_TASK TO COMPLETE_
Copy every line below word for word, omitting the pictures from your answer.
-=-=-
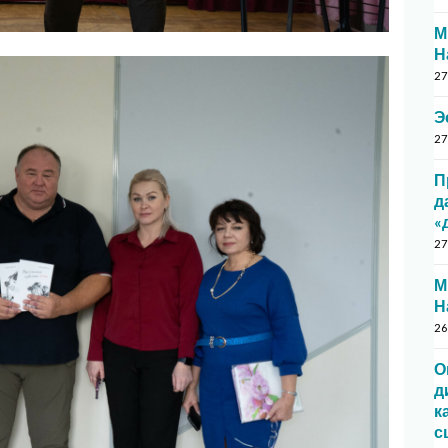
М
Н
27
Э
27
П
д
«
27
М
Н
26
О
д
к
с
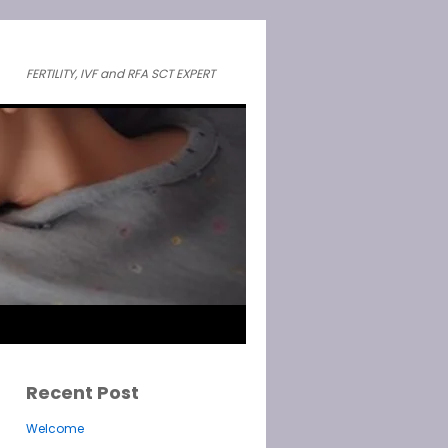
FERTILITY, IVF and RFA SCT EXPERT
Recent Post
Welcome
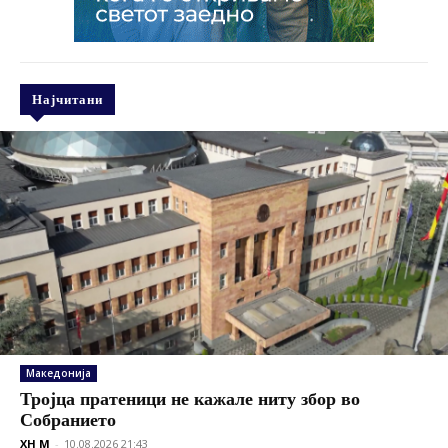
Најчитани
Македонија
Тројца пратеници не кажале ниту збор во
Собранието
XH M
-
10.08.2026 21:43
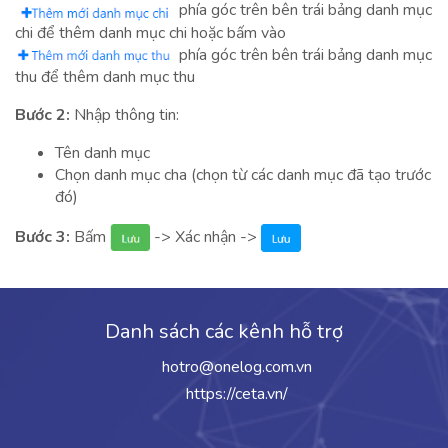
phía góc trên bên trái bảng danh mục
chi để thêm danh mục chi hoặc bấm vào
phía góc trên bên trái bảng danh mục
thu để thêm danh mục thu
Bước 2:
Nhập thông tin:
Tên danh mục
Chọn danh mục cha (chọn từ các danh mục đã tạo trước
đó)
Bước 3:
Bấm
-> Xác nhận ->
Danh sách các kênh hỗ trợ
hotro@onelog.com.vn
https://ceta.vn/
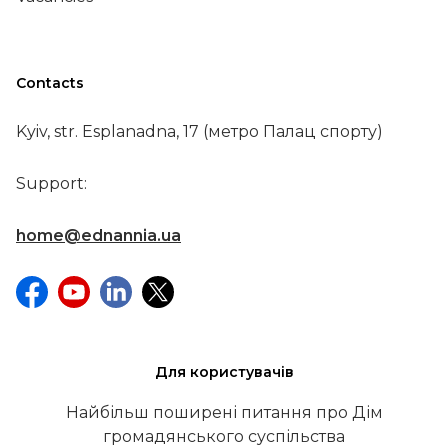
Contacts
Kyiv, str. Esplanadna, 17 (метро Палац спорту)
Support:
home@ednannia.ua
Для користувачів
Найбільш поширені питання про Дім
громадянського суспільства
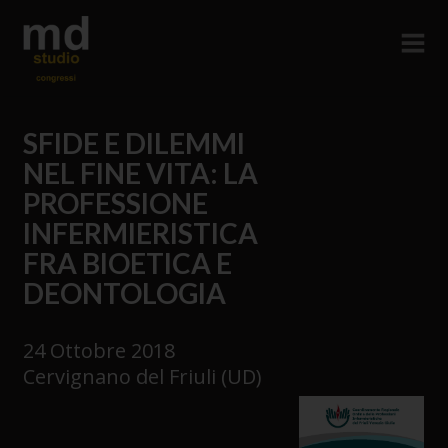
SFIDE E DILEMMI
NEL FINE VITA: LA
PROFESSIONE
INFERMIERISTICA
FRA BIOETICA E
DEONTOLOGIA
24 Ottobre 2018
Cervignano del Friuli (UD)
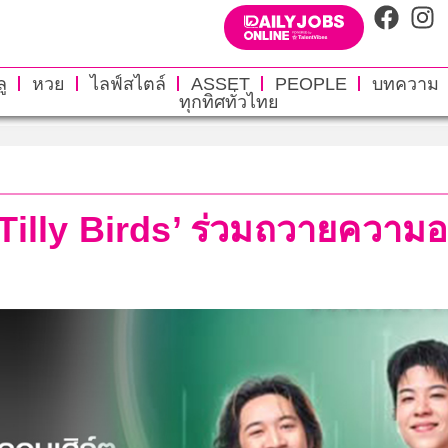
ู
หวย
ไลฟ์สไตล์
ASSET
PEOPLE
บทความ
ทุกทิศทั่วไทย
Tilly Birds’ ร่วมถวายความอาล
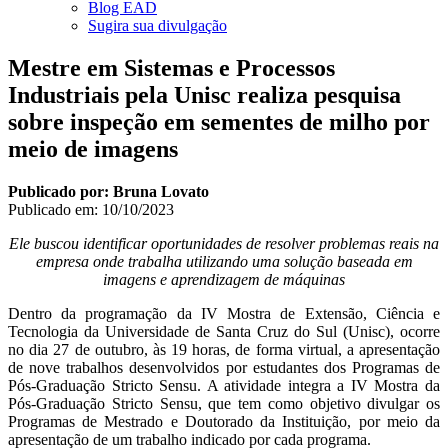
Blog EAD
Sugira sua divulgação
Mestre em Sistemas e Processos
Industriais pela Unisc realiza pesquisa
sobre inspeção em sementes de milho por
meio de imagens
Publicado por: Bruna Lovato
Publicado em:
10/10/2023
Ele buscou identificar oportunidades de resolver problemas reais na
empresa onde trabalha utilizando uma solução baseada em
imagens e aprendizagem de máquinas
Dentro da programação da IV Mostra de Extensão, Ciência e
Tecnologia da Universidade de Santa Cruz do Sul (Unisc), ocorre
no dia 27 de outubro, às 19 horas, de forma virtual, a apresentação
de nove trabalhos desenvolvidos por estudantes dos Programas de
Pós-Graduação Stricto Sensu. A atividade integra a IV Mostra da
Pós-Graduação Stricto Sensu, que tem como objetivo divulgar os
Programas de Mestrado e Doutorado da Instituição, por meio da
apresentação de um trabalho indicado por cada programa.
-=-=-
_RESPONSE AREA_
М
Н
27
Э
27
П
д
«
27
М
Н
26
О
д
к
с
FERTILITY, IVF and RFA SCT EXPERT
Recent Post
Welcome
Најчитани
Македонија
Тројца пратеници не кажале ниту збор во
Собранието
XH M
-
10.08.2026 21:43
phía góc trên bên trái bảng danh mục
chi để thêm danh mục chi hoặc bấm vào
phía góc trên bên trái bảng danh mục
thu để thêm danh mục thu
Bước 2:
Nhập thông tin:
Tên danh mục
Chọn danh mục cha (chọn từ các danh mục đã tạo trước
đó)
Bước 3:
Bấm
-> Xác nhận ->
Danh sách các kênh hỗ trợ
hotro@onelog.com.vn
https://ceta.vn/
Contacts
Kyiv, str. Esplanadna, 17 (метро Палац спорту)
Support:
home@ednannia.ua
Для користувачів
Найбільш поширені питання про Дім
громадянського суспільства
SFIDE E DILEMMI
NEL FINE VITA: LA
PROFESSIONE
INFERMIERISTICA
FRA BIOETICA E
DEONTOLOGIA
24 Ottobre 2018
Cervignano del Friuli (UD)
ู
หวย
ไลฟ์สไตล์
ASSET
PEOPLE
บทความ
ทุกทิศทั่วไทย
Tilly Birds’ ร่วมถวายความอาล
Blog EAD
Sugira sua divulgação
Mestre em Sistemas e Processos
Industriais pela Unisc realiza pesquisa
sobre inspeção em sementes de milho por
meio de imagens
Publicado por: Bruna Lovato
Publicado em:
10/10/2023
Ele buscou identificar oportunidades de resolver problemas reais na
empresa onde trabalha utilizando uma solução baseada em
imagens e aprendizagem de máquinas
Dentro da programação da IV Mostra de Extensão, Ciência e
Tecnologia da Universidade de Santa Cruz do Sul (Unisc), ocorre
no dia 27 de outubro, às 19 horas, de forma virtual, a apresentação
de nove trabalhos desenvolvidos por estudantes dos Programas de
Pós-Graduação Stricto Sensu. A atividade integra a IV Mostra da
Pós-Graduação Stricto Sensu, que tem como objetivo divulgar os
Programas de Mestrado e Doutorado da Instituição, por meio da
apresentação de um trabalho indicado por cada programa.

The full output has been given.